NCN: From your perspective, what do Native CDFIs like yours need to realize their full potential? What support do they need to achieve their missions and maximize their impact?
Virgilio: Even with the $20 million impact we’ve had within our communities, the 233 families we’ve helped, the affordable housing units we’ve created, there’s still so much to do. The disparities are great. Our Maine tribes are especially challenged by the Maine Implementation Act. We face additional economic development barriers many other tribes do not face. Our tribal communities can be highly dependent on grants, so there is more work to be done. We have a vision that everybody who wants to be a homeowner can be a homeowner. Why just 233 families? How can we double that? So, we do have some big-stretch goals, and what Native CDFIs need always is patient, long-term capital.

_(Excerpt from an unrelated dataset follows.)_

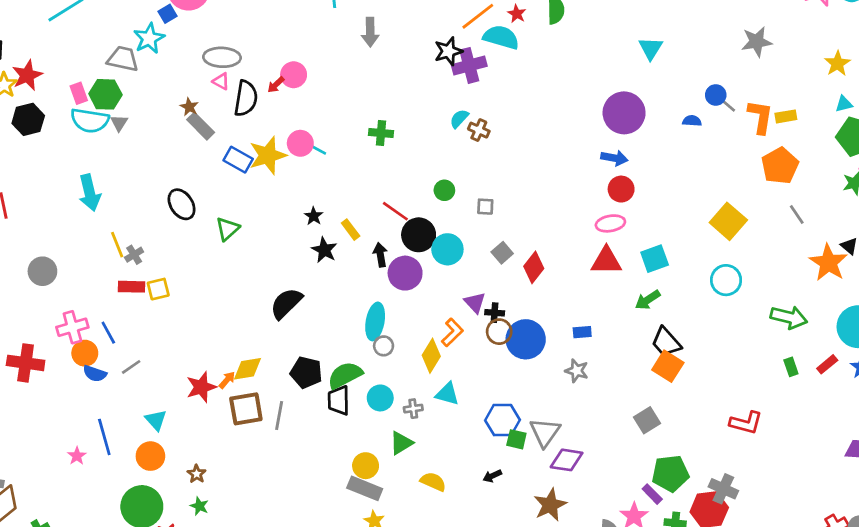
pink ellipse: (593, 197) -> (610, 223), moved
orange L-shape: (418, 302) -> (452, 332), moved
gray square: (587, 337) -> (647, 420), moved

Recently, the focus on BIPOC and social justice has created new relationships with funders and philanthropic organizations. What we have seen are multi-year, unrestricted funds, which are so critical to our operation. Some development projects can take two to five years. There’s a lot of business development services and a lot of technical assistance we provide to see those through to success. So multi-year, unrestricted funding is critical to our organizations.
Overall, our unique perspective on and understanding of our communities is what is most important. If policymakers, philanthropy, and banking institutions understand the value we bring back to our communities and they want to make a difference in supporting our communities, they should be investing in CDFIs.